I appreciate your help.
Jim Barnes
Hi Davis,
I looked through some Stamps-Baxter hymnals that I have, but was unable to locate one of your husband's great-great-grandfather's compositions. An O. C. Davis is mentioned in the 'Texas Methodist Centennial Yearbook,' though. He is listed in the Chronological Roll of the Texas Annual Conference as having been ordained in 1923. Rev. Davis served the Kountze Circuit, and there is a little photograph of him in the volume as well.
Does this information appear to match what you know of your husband's great-great-grandfather, or perhaps, a more recent relative?
By the way, I am searching for information concerning a Reverend Davis who ministered in Fort Worth, ca. 1905.
Holly
Vivian,
This book begins with John Wesley's proclamation: "I look upon all the world as my parish," and forges ahead through Methodism's foundations in Texas during the 1830s, to its state and accomplishments at the century mark in this fair state (1934).
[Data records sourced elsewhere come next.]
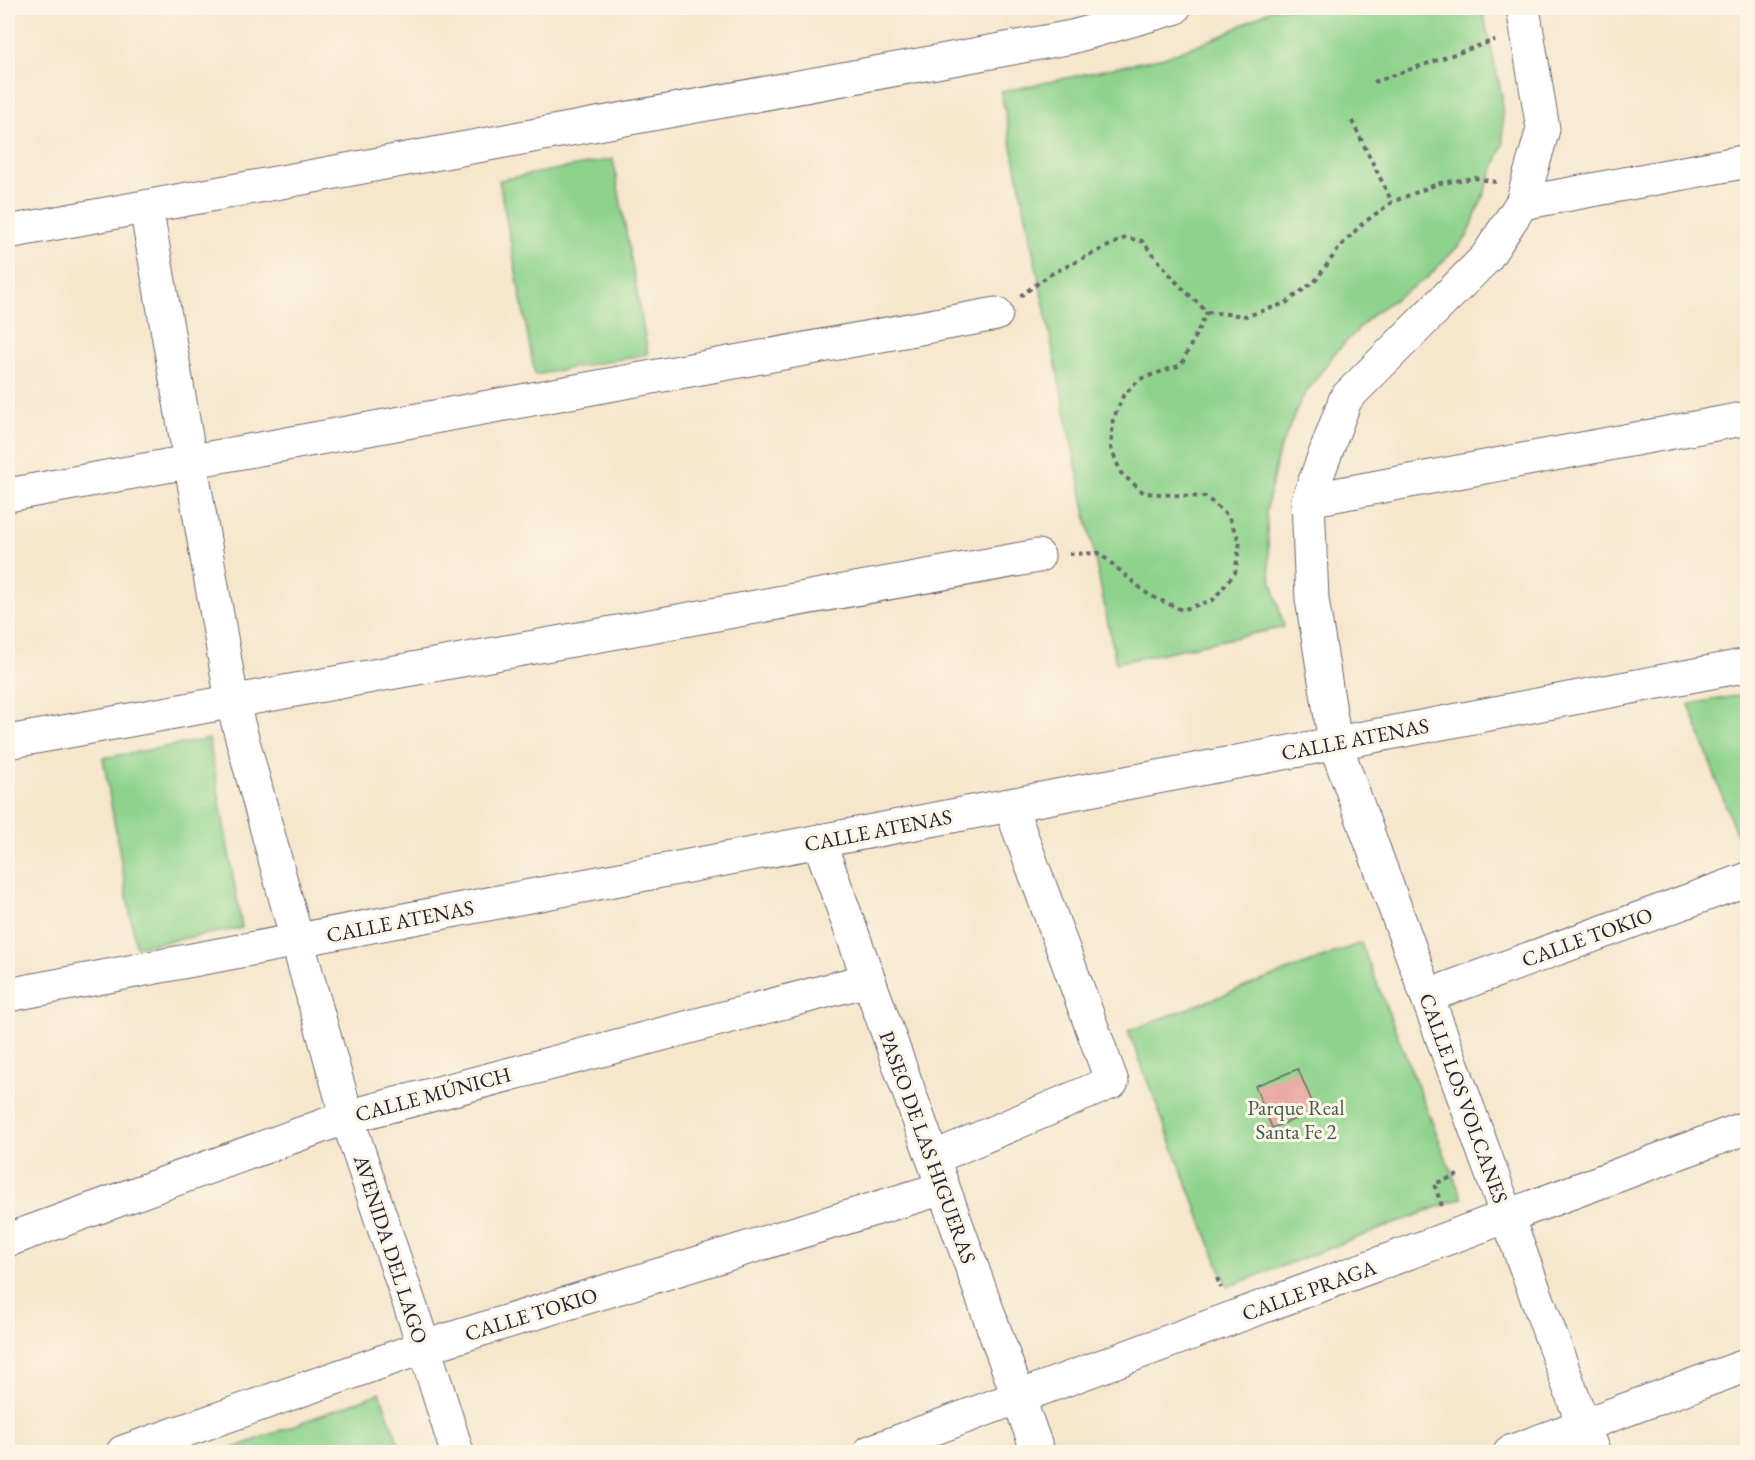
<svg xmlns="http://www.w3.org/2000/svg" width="1755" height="1460" viewBox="0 0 1755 1460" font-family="'EB Garamond',serif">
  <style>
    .green { fill: #8ed38c; stroke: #587a64; stroke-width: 1.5 }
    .building { fill: #e7a39f }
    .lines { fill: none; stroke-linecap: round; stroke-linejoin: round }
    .street-casing { stroke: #6c676e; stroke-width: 35 }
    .path { stroke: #6c676e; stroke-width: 4; stroke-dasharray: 4.5 4.5; stroke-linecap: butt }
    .street { stroke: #fff; stroke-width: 33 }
    .labels { text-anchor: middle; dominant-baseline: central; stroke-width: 6; stroke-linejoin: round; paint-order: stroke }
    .street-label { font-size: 21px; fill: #22223b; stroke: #fcf5e5 }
    .park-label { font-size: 21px; fill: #425753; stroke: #fcf5e5 }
  </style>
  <rect width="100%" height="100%" fill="#fcf5e5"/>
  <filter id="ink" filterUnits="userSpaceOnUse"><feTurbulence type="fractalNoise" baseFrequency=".0167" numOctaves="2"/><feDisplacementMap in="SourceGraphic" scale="12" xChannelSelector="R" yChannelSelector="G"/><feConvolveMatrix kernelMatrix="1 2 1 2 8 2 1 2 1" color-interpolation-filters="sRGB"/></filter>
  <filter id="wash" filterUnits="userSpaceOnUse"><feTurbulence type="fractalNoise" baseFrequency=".008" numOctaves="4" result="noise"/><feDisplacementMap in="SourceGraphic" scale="24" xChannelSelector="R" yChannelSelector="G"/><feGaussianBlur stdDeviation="1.35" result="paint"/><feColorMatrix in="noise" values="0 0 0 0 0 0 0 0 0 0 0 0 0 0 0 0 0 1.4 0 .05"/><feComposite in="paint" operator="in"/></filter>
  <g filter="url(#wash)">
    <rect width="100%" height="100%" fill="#f6e6cc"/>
    <g class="green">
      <path d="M1274,8H1482L1502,96L1503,145L1467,237L1428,277L1374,313L1334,354L1301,400L1278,454L1266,512L1270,575L1284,627L1116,663L1001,92L1164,57L1221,36Z"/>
      <path d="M613,159L648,354L535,375L499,180Z"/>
      <path d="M1747,694V864L1689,704Z"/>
      <path d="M209,739L242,928L136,947L103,758Z"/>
      <path d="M1361,943L1462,1198L1227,1287L1128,1031Z"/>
      <path d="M380,1393L402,1452H223Z"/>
    </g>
    <g id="blocks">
      <path class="building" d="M1298,1069L1316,1111L1272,1128L1255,1086Z"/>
    </g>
  </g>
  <g filter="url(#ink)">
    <use href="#blocks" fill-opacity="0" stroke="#6c676e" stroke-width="1.5"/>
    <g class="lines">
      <defs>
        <g id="street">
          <path d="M1523,8L1543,129L1522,203L1486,258L1346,398L1308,500L1312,599L1335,743L1593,1452"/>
          <path d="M1522,203L1748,161"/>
          <path d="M146,207L232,701L297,940L347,1117L424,1347L457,1452"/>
          <path d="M8,232L1072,37L1174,8"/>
          <path d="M8,495L996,314"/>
          <path d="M1308,500L1748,418"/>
          <path d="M8,742L1038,556"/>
          <path d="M819,841L1038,1452"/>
          <path d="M8,995L1748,665"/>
          <path d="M1427,996L1748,879"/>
          <path d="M933,1158L1112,1082L1010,805"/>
          <path d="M8,1240L347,1117L868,980"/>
          <path d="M123,1452L424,1347L943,1188"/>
          <path d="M870,1452L1748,1127"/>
          <path d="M1510,1452L1748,1365"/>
        </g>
      </defs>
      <use href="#street" class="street-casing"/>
      <g class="path">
        <path d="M1374,82L1495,40"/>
        <path d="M1352,121L1392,202"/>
        <path d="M1020,296L1051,274L1125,238L1142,241L1178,284L1207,312L1247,316L1286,303L1316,280L1339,248L1362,224L1392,202L1440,183L1475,178L1496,182"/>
        <path d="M1069,554L1099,553L1149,595L1182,610L1213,600L1235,573L1240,542L1228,516L1206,497L1144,493L1121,473L1111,448L1113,420L1123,396L1140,379L1181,365L1207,312"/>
        <path d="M1442,1206L1434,1184L1458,1175"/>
        <path d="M1217,1278L1221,1288"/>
      </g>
      <use href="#street" class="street"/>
    </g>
  </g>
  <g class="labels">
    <g class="street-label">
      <text transform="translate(1355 739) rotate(-11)">CALLE ATENAS</text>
      <text transform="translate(878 830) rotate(-11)">CALLE ATENAS</text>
      <text transform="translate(400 921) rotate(-11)">CALLE ATENAS</text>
      <text transform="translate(1587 937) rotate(-20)">CALLE TOKIO</text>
      <text transform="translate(433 1094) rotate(-15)">CALLE MÚNICH</text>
      <text transform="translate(1464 1098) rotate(70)">CALLE LOS VOLCANES</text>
      <text transform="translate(928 1147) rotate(70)">PASEO DE LAS HIGUERAS</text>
      <text transform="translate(391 1249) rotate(72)">AVENIDA DEL LAGO</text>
      <text transform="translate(1309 1290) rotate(-20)">CALLE PRAGA</text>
      <text transform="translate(531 1314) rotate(-17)">CALLE TOKIO</text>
    </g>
    <g class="park-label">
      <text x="1296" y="1107">Parque Real<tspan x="1296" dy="24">Santa Fe 2</tspan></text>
    </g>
  </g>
  <rect width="1755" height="1460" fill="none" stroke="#fcf5e5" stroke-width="30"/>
</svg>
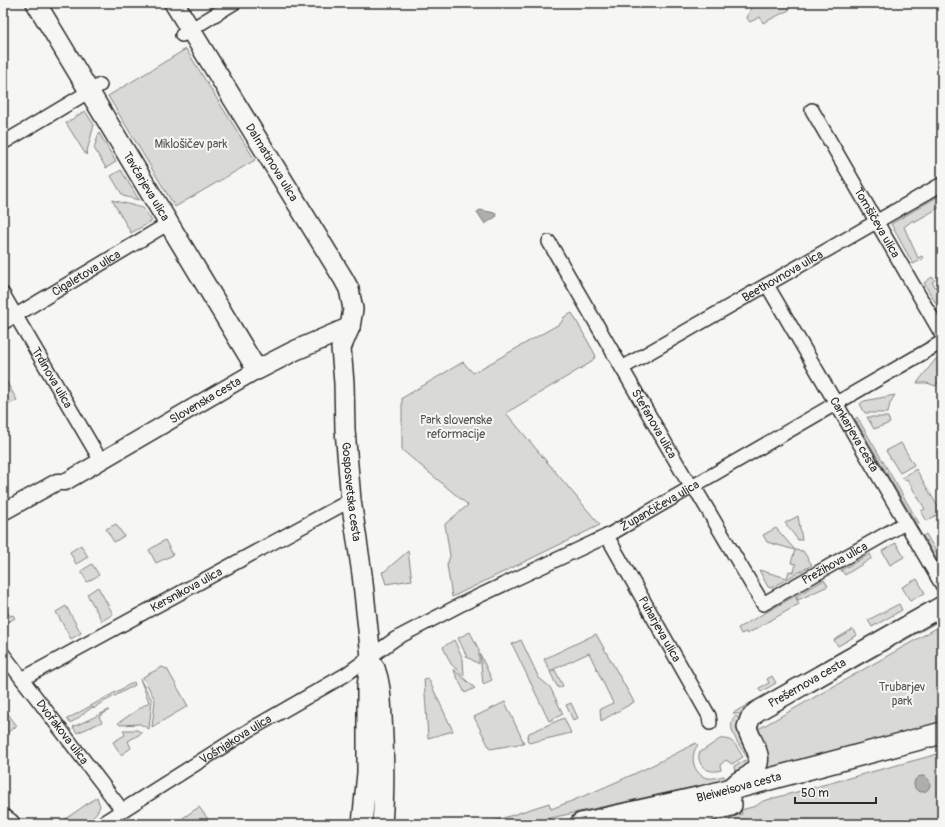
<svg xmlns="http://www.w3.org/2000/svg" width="945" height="827" font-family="Pangolin,sans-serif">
	<rect width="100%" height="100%" fill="#f6f6f2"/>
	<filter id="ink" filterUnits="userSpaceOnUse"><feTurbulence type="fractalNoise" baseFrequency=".025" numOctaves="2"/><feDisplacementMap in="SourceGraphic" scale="8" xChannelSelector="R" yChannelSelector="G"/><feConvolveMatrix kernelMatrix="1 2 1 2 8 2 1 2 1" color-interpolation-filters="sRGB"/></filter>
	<g filter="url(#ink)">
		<!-- green -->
		<g fill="#d9d9d5" stroke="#828280">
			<polygon points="750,3 785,3 786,5 791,3 789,10 763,23 760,17 750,22 747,18 752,5"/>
			<polygon points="186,49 255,160 175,207 108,96"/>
			<polygon points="85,111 94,125 86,155 66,123"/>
			<polygon points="99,133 116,162 106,168 94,148"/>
			<polygon points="121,170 139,200 123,196 111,176"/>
			<polygon points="942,194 942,206 914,222 913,220 904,227 918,258 922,256 923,259 913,264 891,224"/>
			<polygon points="112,200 143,208 152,221 131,233"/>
			<polygon points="932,277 935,280 932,282 939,293 942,292 942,314 924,283"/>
			<polygon points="572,313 596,356 590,363 506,413 600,525 452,597 447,565 450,556 445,524 468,505 402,450 402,398 463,362 473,373 561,323 564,317"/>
			<polygon points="942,356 942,375 936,386 927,383 917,383 935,360"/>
			<polygon points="3,376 17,400 3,408"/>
			<polygon points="895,395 890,403 888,413 865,413 860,404 864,401"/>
			<polygon points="857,417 919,523 917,525 855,419"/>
			<polygon points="867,417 888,417 890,423 874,429"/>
			<polygon points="901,443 914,465 900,473 886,451"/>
			<polygon points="916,469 941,512 927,521 921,511 925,509 907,479 904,480 902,478"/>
			<polygon points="798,516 802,540 798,540 785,523"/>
			<polygon points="116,524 124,536 114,542 106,529"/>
			<polygon points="776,528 795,550 803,551 812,565 771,588 768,587 759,570 787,578 789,571 794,572 796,564 791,563 795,550 767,542 763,535"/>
			<polygon points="926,534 942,562 942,568 923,536"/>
			<polygon points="165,540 173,555 156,563 149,550"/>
			<polygon points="896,543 904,557 890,565 882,551"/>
			<polygon points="81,545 88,557 76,564 70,552"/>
			<polygon points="408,551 412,580 386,584 382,572 385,571"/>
			<polygon points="870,554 872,558 845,575 841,570"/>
			<polygon points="92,564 99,575 87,582 81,571"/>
			<polygon points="917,579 925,593 910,601 902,587"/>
			<polygon points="824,580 828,586 798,600 796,596"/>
			<polygon points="98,587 113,614 102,621 87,594"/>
			<polygon points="795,596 799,604 747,634 746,632 741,634 738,628"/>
			<polygon points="929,601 930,604 817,668 815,666"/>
			<polygon points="899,604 902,610 872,627 868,620"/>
			<polygon points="66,606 81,633 71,639 56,612"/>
			<polygon points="8,613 10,616 13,615 15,618 5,624 3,616"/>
			<polygon points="938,613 941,619 939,621 811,693 809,691"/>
			<polygon points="942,625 942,727 767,775 753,732"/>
			<polygon points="853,629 857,635 838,646 834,640"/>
			<polygon points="470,632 479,650 479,664 467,657 458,638"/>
			<polygon points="596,634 634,702 601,721 600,709 613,703 589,653 550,671 544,659"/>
			<polygon points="454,640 463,659 464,676 451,664 443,647"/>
			<polygon points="521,640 539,678 550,687 563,714 549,721 512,644"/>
			<polygon points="480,654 492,680 483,684"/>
			<polygon points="162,667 167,669 188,706 152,727 155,700 143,677"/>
			<polygon points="453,669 475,688 465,693"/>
			<polygon points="555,670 563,686 558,688 550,672"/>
			<polygon points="772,676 776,683 761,692 759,688 769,683 767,679"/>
			<polygon points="428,678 453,731 428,738 424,679"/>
			<polygon points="140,679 152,700 149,729 140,724 120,725 118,723 149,702"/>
			<path d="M134,682L135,685L98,705L94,709L93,707C84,712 79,719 70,723L67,719Z"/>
			<polygon points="754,701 755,704 743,715 733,713"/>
			<polygon points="3,702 6,705 3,707 17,726 3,735"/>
			<polygon points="505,702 524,743 490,749 474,717"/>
			<polygon points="571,703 578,718 573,720 566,705"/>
			<polygon points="109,710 99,717 102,722 77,733 73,727"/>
			<path d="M735,716L743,719L753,763L735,773L734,766L748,759C742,748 724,728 735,716Z"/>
			<polygon points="564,718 571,733 529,743 527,739 529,733"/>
			<polygon points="123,730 137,730 142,733 128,741 131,748 121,755 113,742 125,735"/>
			<path d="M720,739C734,737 737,748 743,757L732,764L726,760L720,765L721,770C709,774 697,767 699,753Z"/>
			<path d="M696,743L698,745C689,756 693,774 707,778C713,779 718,777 724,776L726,780L523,824H485L549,803L551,809C601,790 649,768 696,743Z"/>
			<polygon points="942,753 942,824 730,824 729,818 742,814 741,810 756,806 763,801"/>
			<path d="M97,797L100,806C94,824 73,824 58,824Z"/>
			<polygon points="199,807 208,819 208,824 174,824"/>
		</g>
		<!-- water -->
		<g fill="#aeaeab" stroke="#7a7a78">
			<polygon points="480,210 495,213 497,216 485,224 477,212"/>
			<circle cx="922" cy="784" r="8"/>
		</g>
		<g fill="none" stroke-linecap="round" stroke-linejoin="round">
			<defs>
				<g id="minor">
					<polyline points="182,35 234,3"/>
					<path id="s1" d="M812,110L942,335"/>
					<polyline points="3,143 100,85"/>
					<path id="s2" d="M549,242L685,477L699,495L763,604L905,523"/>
					<path id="s3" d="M767,285L942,585"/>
					<path id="s4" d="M3,294L101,461"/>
					<path id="s5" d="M3,323L169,223"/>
					<path id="s6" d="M622,368L942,184"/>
					<path id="s7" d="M607,536L709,716L710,723"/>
					<path id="s8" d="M3,654L122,810"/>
					<path id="s9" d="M22,679L351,500"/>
					<path id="s10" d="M101,824L251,729L345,675L395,639L462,604L607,536L942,342"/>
				</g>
				<g id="tertiary">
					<path id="s11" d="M3,512L57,482H65L257,370"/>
				</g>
				<g id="secondary">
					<path id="s12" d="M36,3L257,370L294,351L350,327"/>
					<path id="s13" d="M174,3L343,278L349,289L353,309L350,327L341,348L344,383L345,430L351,500L362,574L371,657L367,687V773L362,824"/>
					<path d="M375,668C381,684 381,700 382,717C384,752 385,788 382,824"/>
					<path id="s14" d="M732,788C740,777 744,781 752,773C768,758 750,742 747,727L750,719L756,712L942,606"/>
				</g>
				<g id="primary">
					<polyline points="3,820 9,824"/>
					<path id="s15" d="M581,824L702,797L942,733"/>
					<polyline points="656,824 731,805"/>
				</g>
			</defs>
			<!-- minor casing -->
			<use href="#minor" stroke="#2b2b2b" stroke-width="16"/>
			<!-- tertiary casing -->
			<use href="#tertiary" stroke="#2b2b2b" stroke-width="19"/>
			<!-- secondary casing -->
			<use href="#secondary" stroke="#2b2b2b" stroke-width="22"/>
			<!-- primary casing -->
			<use href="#primary" stroke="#2b2b2b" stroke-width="24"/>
			<!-- minor -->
			<use href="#minor" stroke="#f6f6f2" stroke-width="13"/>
			<!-- tertiary -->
			<use href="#tertiary" stroke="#f6f6f2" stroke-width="16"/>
			<!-- secondary -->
			<use href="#secondary" stroke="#f6f6f2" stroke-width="19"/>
			<!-- primary -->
			<use href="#primary" stroke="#f6f6f2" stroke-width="21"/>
		</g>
	</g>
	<g text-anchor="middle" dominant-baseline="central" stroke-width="4" stroke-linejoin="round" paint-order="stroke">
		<!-- park labels -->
		<g font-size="12" fill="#565656" stroke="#f6f6f2">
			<text x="191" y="144">Miklošičev park</text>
			<text x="456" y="420">Park slovenske<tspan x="456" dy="14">reformacije</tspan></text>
			<text x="902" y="687">Trubarjev<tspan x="902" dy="14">park</tspan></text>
		</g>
		<!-- street labels -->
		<g font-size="12" fill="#2b2b2b" stroke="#f6f6f2">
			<text stroke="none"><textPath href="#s13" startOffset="187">Dalmatinova ulica</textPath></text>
			<text stroke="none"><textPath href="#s12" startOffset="214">Tavčarjeva ulica</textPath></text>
			<text stroke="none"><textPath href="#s1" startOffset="130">Tomšičeva ulica</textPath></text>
			<text stroke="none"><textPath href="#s5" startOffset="97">Cigaletova ulica</textPath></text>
			<text stroke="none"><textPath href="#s6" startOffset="185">Beethovnova ulica</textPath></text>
			<text stroke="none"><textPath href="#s4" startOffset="97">Trdinova ulica</textPath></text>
			<text stroke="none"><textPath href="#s11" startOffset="232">Slovenska cesta</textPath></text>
			<text stroke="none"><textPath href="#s2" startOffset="210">Štefanova ulica</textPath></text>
			<text stroke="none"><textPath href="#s3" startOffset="173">Cankarjeva cesta</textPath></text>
			<text stroke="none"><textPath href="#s13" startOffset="541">Gosposvetska cesta</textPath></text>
			<text stroke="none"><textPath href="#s10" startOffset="644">Župančičeva ulica</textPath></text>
			<text stroke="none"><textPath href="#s2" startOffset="503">Prežihova ulica</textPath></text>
			<text stroke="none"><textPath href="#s9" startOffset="187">Kersnikova ulica</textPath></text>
			<text stroke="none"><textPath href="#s7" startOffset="107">Puharjeva ulica</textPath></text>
			<text stroke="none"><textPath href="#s14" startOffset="152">Prešernova cesta</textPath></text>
			<text stroke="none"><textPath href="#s8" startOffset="98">Dvořakova ulica</textPath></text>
			<text stroke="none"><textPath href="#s10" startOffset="159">Vošnjakova ulica</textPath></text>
			<text stroke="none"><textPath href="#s15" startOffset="162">Bleiweisova cesta</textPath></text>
		</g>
	</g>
	<!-- margin -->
	<rect width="945" height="827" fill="none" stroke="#f6f6f2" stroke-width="16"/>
	<rect x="8" y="8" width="929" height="811" fill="none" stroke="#2b2b2b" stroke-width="1.5" filter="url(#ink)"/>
	<!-- scale -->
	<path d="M795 797v6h81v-6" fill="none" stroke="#2b2b2b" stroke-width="2"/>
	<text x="801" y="797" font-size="12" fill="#2b2b2b" stroke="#f6f6f2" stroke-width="3" paint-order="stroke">50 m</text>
</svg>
Only the photographs of ministers, the few Historical Scetches, and "Various Schools, Historic Scenes and Events" are indexed. The volume is well-laid-out and easy to browse through, however. I'd be happy to search in it for specific information relating to your church or persons and institutions of interest. Just let me know.
Holly
PS. The faux-leather cover of this book is graced by the image of a curcuit rider -- "The Prophet of the Long Trail" -- and his faithful horse. Men like this and their congregations formed the backbone of our nation as it spread southwesterly.